Next we tried designing booklets. Again the subject was the Indians, their life and habits. The materials needed were a piece of cover paper, pieces of plain drawing paper (about 11" x 8" doubled), pencils, rulers, and afterwards, paints. The text was to be lettered rather than written in script. The cover had to be designed with title and ornament, the title page inside with pupil’s name, a decorative initial letter, the first and succeeding pages with appropriate margins, borders, and other decorations, and illustrations if desired. What splendid problems the pupils found in the booklet how to fit spaces, how to balance effects, where to put ornament, how to harmonize colors. The booklets were completed in about four half-hour lessons. The work was very interesting, and the results were gratifying. The productions were all different, each had its individuality, each was a real creation on the part of the pupil. Two of the covers are shown in Plate III.

**Task set**
1) Could you condense the paragraph beginning "Next we tried designing booklets" in the passage on booklet design into a short list of its main facts?
2) Can you write the paragraph that would come next in the passage on booklet design, starting after its last sentence?

**Data listing**
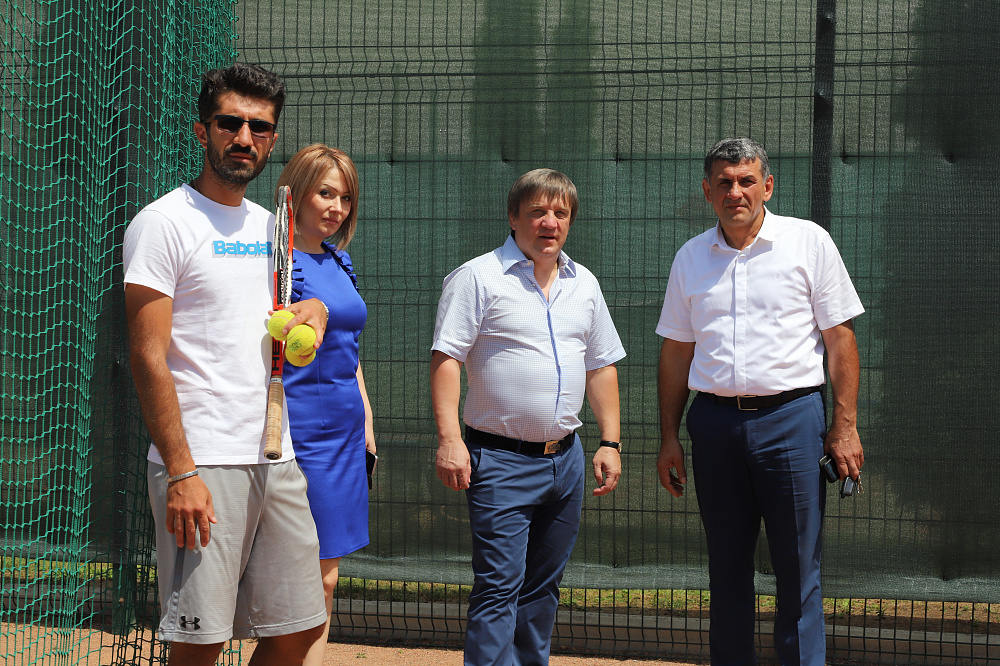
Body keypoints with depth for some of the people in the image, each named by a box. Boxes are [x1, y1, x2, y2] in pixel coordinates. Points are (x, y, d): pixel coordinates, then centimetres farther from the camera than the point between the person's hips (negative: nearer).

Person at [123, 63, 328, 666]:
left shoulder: (268, 226, 15)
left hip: (278, 458, 8)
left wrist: (312, 309, 5)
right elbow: (149, 358, -12)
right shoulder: (165, 222, -7)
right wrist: (181, 472, -19)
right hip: (203, 464, -7)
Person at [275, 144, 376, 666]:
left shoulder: (339, 261, 15)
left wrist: (365, 417, 21)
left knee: (326, 575, 9)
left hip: (344, 428, 8)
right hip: (302, 423, -8)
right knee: (316, 576, -8)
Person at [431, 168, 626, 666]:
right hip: (501, 459, -6)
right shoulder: (477, 277, -5)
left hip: (566, 457, 6)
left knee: (542, 587, 12)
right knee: (499, 588, -10)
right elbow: (446, 359, -10)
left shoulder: (583, 284, 13)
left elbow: (601, 366, 19)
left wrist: (610, 442, 12)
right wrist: (449, 438, -19)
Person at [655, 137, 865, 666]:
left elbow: (840, 336, 0)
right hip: (714, 420, 3)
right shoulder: (690, 259, 10)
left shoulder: (808, 242, 1)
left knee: (797, 569, -2)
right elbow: (676, 352, 14)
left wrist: (845, 425, -5)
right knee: (726, 567, 9)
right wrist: (669, 438, 10)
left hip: (791, 417, -3)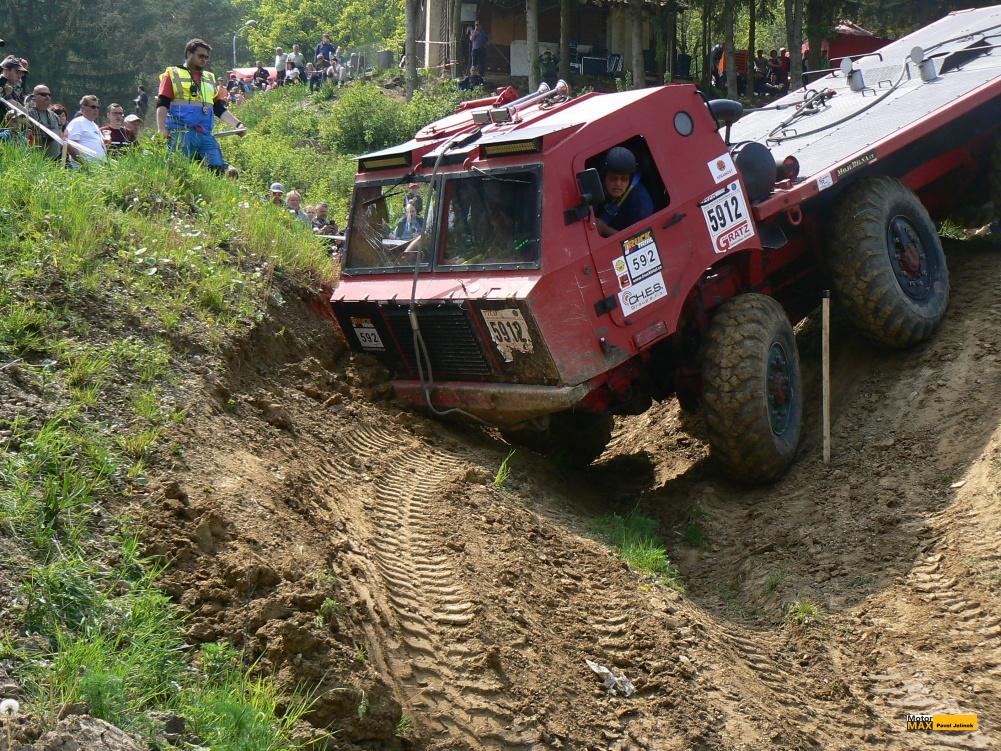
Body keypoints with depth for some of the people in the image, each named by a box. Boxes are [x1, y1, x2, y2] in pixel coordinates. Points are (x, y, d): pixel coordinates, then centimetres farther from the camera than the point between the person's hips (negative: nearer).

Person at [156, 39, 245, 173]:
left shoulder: (210, 79, 25)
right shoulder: (172, 74, 10)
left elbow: (220, 109, 25)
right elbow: (162, 105, 1)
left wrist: (237, 124, 9)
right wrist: (161, 128, -15)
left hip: (205, 135, 5)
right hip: (181, 135, -5)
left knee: (219, 169, -9)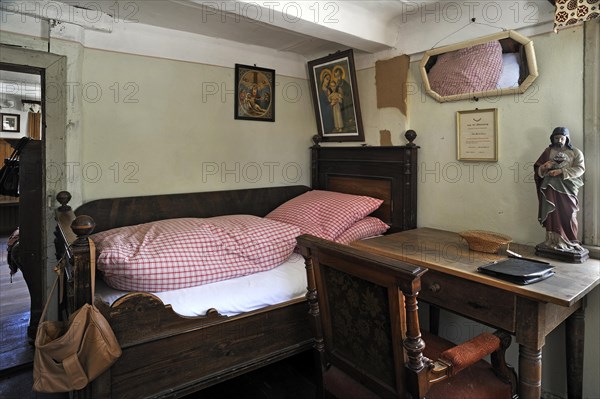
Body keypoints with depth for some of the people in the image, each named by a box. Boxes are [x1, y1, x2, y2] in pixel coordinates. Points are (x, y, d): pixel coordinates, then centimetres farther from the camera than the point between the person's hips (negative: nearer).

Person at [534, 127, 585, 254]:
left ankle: (571, 242, 6)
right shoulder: (548, 151, 12)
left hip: (568, 187, -1)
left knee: (568, 215, -4)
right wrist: (544, 168, -14)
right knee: (552, 214, -4)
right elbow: (537, 168, 10)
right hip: (550, 187, 1)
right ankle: (553, 241, 0)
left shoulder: (576, 152, 8)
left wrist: (560, 171, -17)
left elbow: (580, 169, -5)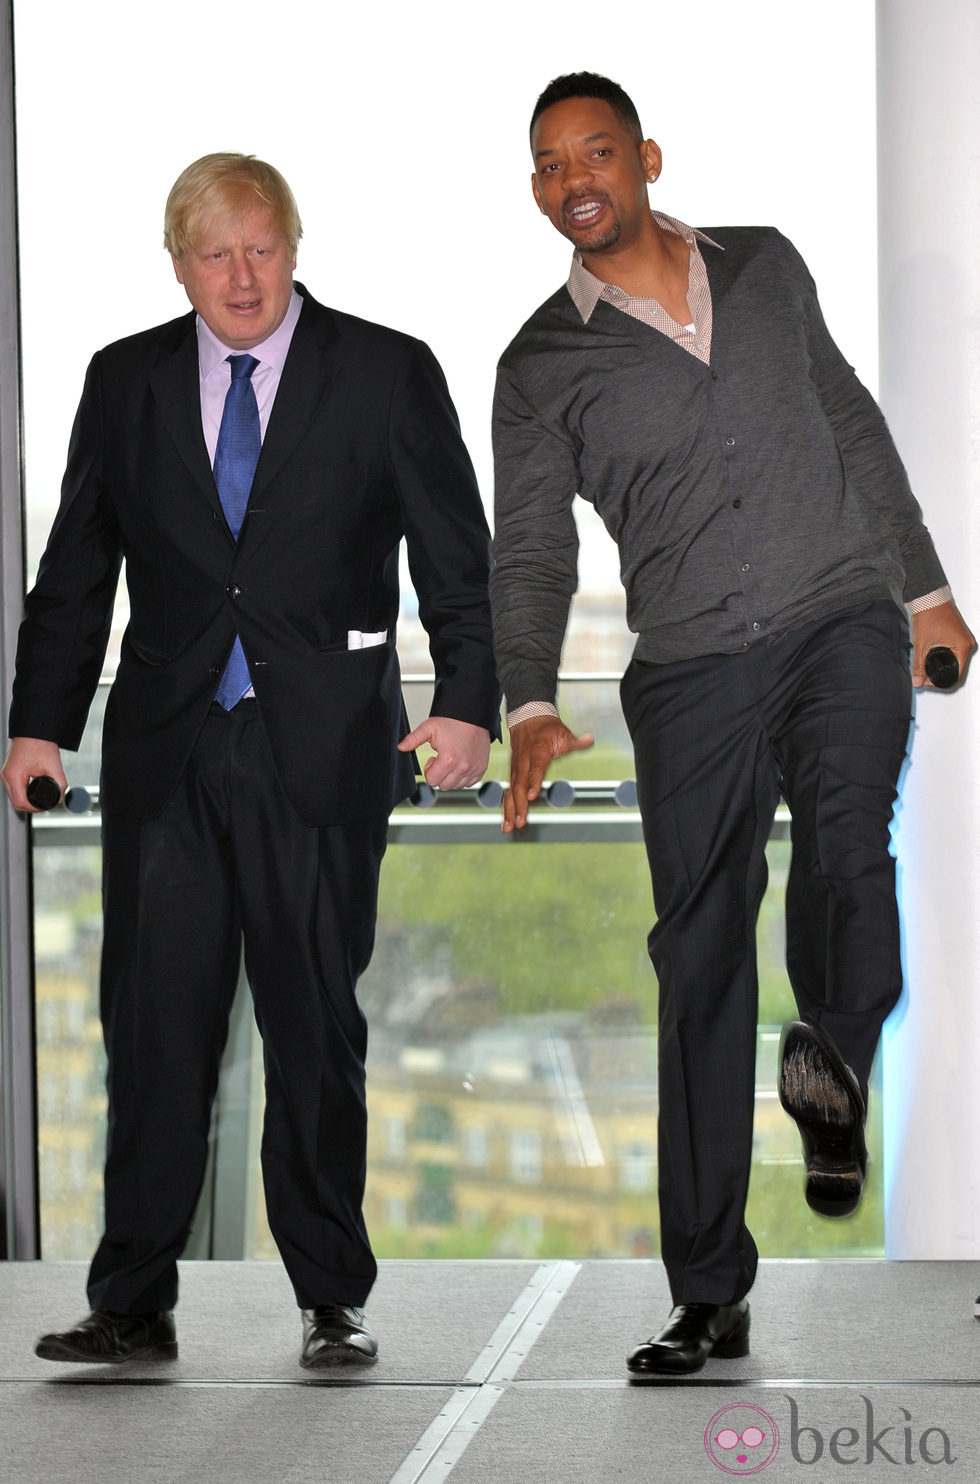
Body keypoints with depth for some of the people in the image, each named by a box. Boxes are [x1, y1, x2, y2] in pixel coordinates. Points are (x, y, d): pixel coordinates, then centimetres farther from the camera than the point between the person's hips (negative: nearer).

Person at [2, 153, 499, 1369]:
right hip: (166, 750, 2)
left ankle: (333, 1303, 13)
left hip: (323, 748, -2)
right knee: (152, 1025, 0)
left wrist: (467, 702, -12)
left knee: (316, 1026, 3)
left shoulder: (386, 375, 2)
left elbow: (456, 555, 0)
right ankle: (134, 1306, 6)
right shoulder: (126, 381, 10)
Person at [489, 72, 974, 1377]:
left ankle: (834, 1068, -10)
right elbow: (530, 554, -1)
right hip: (692, 669, -1)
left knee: (848, 825, -32)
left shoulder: (765, 267, 12)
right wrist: (529, 705, -17)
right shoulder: (543, 366, 5)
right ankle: (710, 1299, 5)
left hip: (844, 621, 1)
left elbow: (852, 422, 22)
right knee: (700, 960, -2)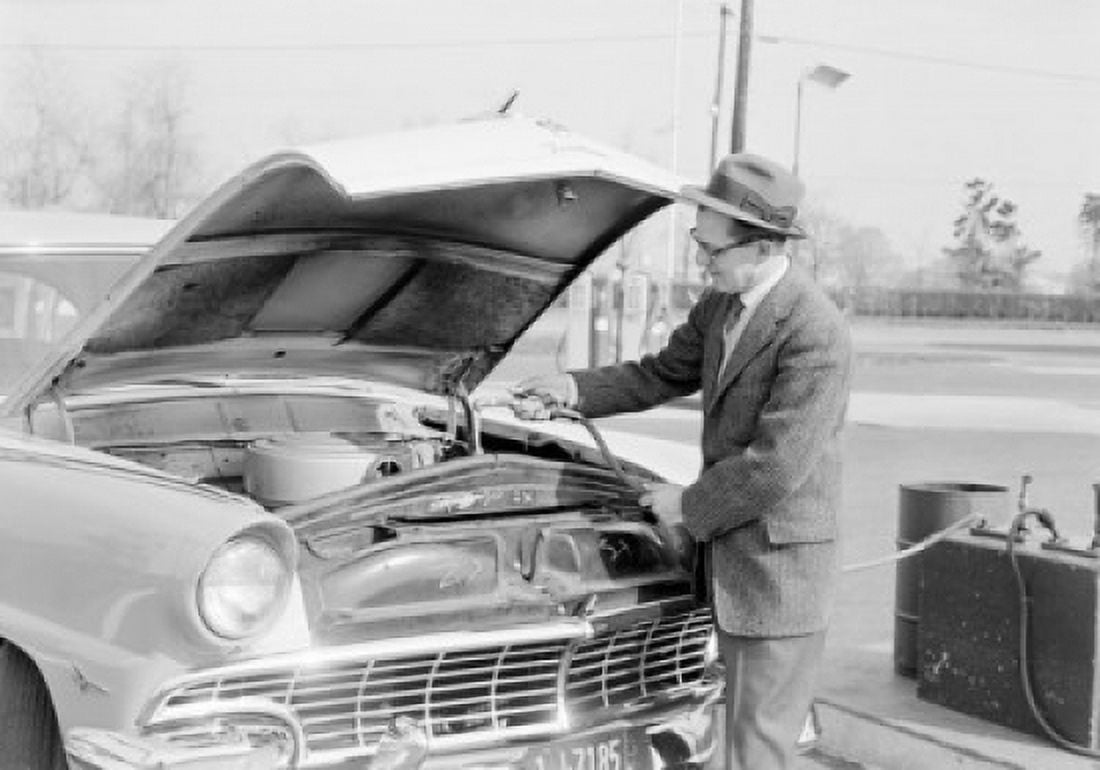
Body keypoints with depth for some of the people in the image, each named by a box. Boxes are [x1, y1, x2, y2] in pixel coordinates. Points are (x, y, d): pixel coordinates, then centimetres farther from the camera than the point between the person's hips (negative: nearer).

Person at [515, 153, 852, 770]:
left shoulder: (817, 335, -23)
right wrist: (575, 389, 8)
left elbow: (776, 466, -24)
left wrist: (690, 505, -12)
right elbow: (663, 375, 19)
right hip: (729, 546, 9)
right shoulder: (722, 305, 5)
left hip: (780, 558, -9)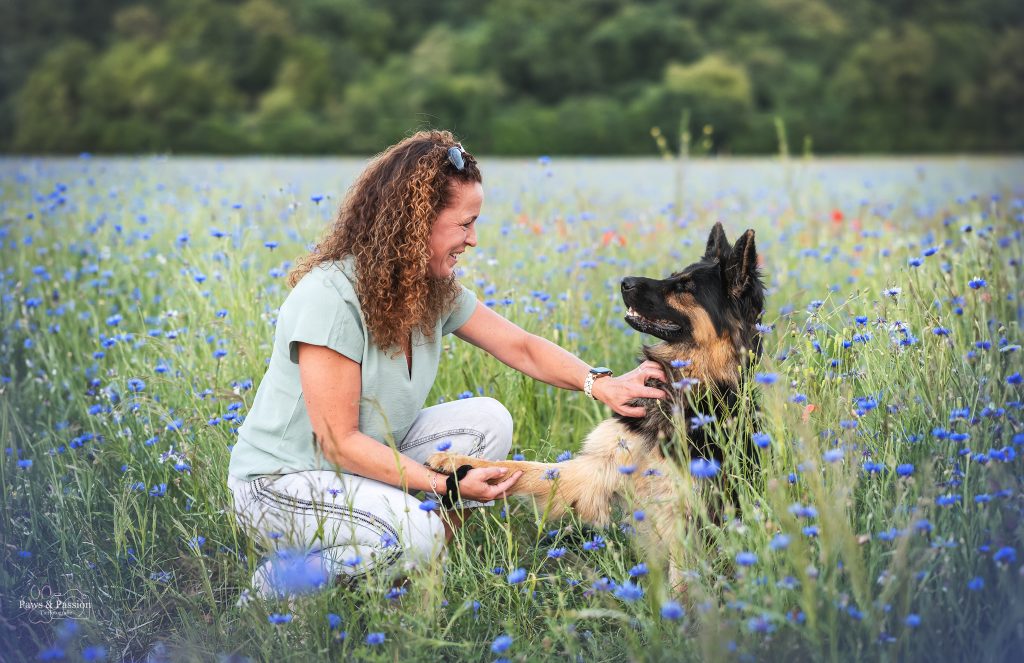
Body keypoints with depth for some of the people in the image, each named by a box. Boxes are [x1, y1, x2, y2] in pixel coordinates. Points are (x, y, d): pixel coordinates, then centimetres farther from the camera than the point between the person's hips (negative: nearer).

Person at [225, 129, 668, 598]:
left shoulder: (437, 289, -4)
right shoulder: (329, 298, -27)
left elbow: (522, 348, 4)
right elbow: (340, 442, -26)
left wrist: (600, 385, -13)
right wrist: (448, 485, -29)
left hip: (370, 455, 8)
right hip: (282, 480, -8)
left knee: (488, 420, -7)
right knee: (411, 533, -32)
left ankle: (418, 571, 0)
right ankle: (280, 581, -6)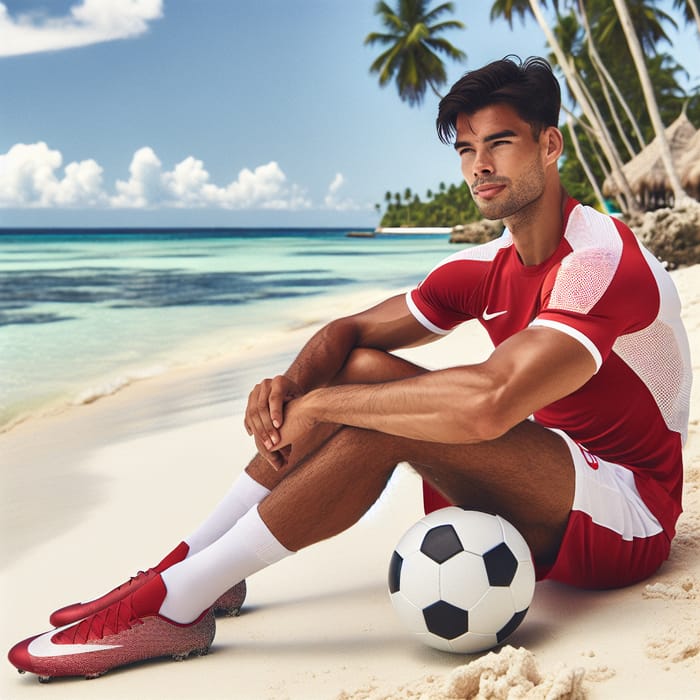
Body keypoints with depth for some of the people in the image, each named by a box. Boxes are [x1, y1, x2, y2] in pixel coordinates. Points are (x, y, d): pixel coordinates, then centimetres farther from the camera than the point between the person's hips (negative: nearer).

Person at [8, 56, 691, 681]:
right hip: (543, 490, 8)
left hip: (628, 512, -7)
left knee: (374, 407, -28)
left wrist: (321, 406, -26)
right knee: (360, 370, -6)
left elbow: (489, 404, -36)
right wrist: (292, 386, -17)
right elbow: (349, 330, 6)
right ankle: (194, 563, -5)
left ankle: (176, 603, -21)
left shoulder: (603, 261, -22)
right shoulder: (484, 269, 4)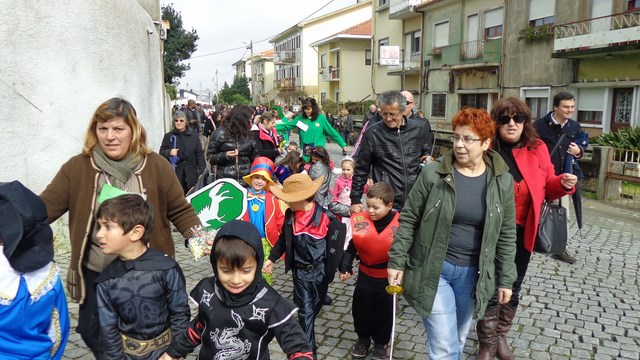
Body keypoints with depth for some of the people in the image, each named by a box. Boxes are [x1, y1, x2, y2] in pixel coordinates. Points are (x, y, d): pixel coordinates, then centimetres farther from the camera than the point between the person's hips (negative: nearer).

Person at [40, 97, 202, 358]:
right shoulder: (77, 167, -7)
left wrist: (199, 238, -18)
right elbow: (43, 208, -8)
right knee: (92, 332, 18)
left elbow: (180, 210, -3)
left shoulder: (156, 165, -9)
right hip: (95, 273, 2)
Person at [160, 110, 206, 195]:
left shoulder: (193, 136, 7)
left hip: (191, 174, 1)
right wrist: (169, 152, -17)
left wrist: (202, 172, -3)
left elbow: (199, 154, 4)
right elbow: (161, 152, 6)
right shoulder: (168, 136, 5)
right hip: (174, 173, -1)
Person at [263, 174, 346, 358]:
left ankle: (303, 337, 35)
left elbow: (334, 249, -13)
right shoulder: (290, 216, -7)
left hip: (319, 271, -2)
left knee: (314, 307, 14)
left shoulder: (326, 218, -22)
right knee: (305, 311, 5)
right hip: (300, 271, 2)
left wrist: (330, 274, -11)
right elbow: (283, 239, 10)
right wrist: (271, 259, 8)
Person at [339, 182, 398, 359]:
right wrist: (345, 267, -7)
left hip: (388, 278, -2)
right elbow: (351, 247, -3)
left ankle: (381, 344, 40)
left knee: (384, 313, 16)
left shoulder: (400, 224, -22)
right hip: (365, 275, 2)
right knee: (360, 310, 16)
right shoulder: (360, 221, -16)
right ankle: (363, 338, 43)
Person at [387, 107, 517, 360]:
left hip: (472, 274, 3)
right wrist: (397, 262, -6)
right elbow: (408, 219, -4)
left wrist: (505, 279, 5)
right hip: (433, 270, -2)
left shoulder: (502, 181, -2)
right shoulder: (433, 173, -10)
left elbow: (506, 235, 4)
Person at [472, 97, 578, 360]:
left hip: (523, 232, 4)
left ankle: (501, 337, 40)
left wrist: (564, 184, -14)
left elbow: (547, 187, 7)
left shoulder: (537, 148, 0)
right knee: (491, 289, 3)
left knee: (513, 288, 18)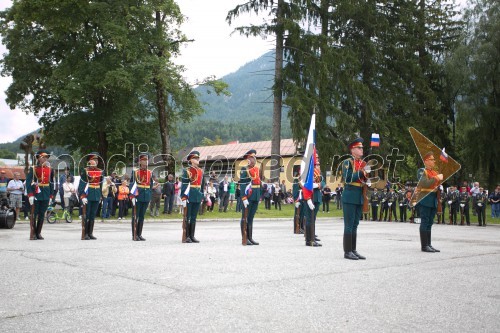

**Expected outputs**
1)
- The pupils designed booklets about the Indians, their life and habits.
- Materials: cover paper, plain drawing paper (about 11" x 8" doubled), pencils, rulers, and later paints.
- The text was lettered, not written in script.
- The cover carried a title and ornament. The title page had the pupil's name and a decorative initial letter. The pages had margins, borders, decorations, and optional illustrations.
- Pupils worked out how to fit spaces, balance effects, place ornament, and harmonize colors.
- The booklets took about four half-hour lessons.
- The results were gratifying, and each booklet was different and individual.
- Two of the covers are shown in Plate III.

2)
The other senior classes of the Model School, and the classes of the teachers-in-training likewise copied and suitably applied the Indian ornament. Then we ceased our Indian art work for the year; but the effects of its study did not cease. Since then Indian forms have been discovered in unsuspected places and used for decoration in a variety of ways. One boy who had some Indian mementos on hand utilized them in designing a den of Indian character, adding here and there some of the designs learned in school. Then, too, our efficient gardener took note of the circular porcupine quill design of the Eastern Woodlands, in colored chalks on the art-room blackboard. He said, “What a beautiful flower-bed that would make, about sixteen feet in diameter; for the blue I could use the lobelia, for the purple the foliage leaf plant, etc.” He has planned to set out the bed for next spring. We feel that we have some appreciable success in beginning what is here a new phase of art work—the use of our American aboriginal art.

And what we have done can be accomplished and excelled by other schools who have collections of Indian art available, or failing that, books on anthropology with a plentiful supply of illustrations, such as many of the volumes published by the Smithsonian Institute of Washington, D. C. The other requirements are, on the part of the teacher—some considerable enthusiasm, and the ability to lead.

Let us not overlook the plant which grows at our own doorstep.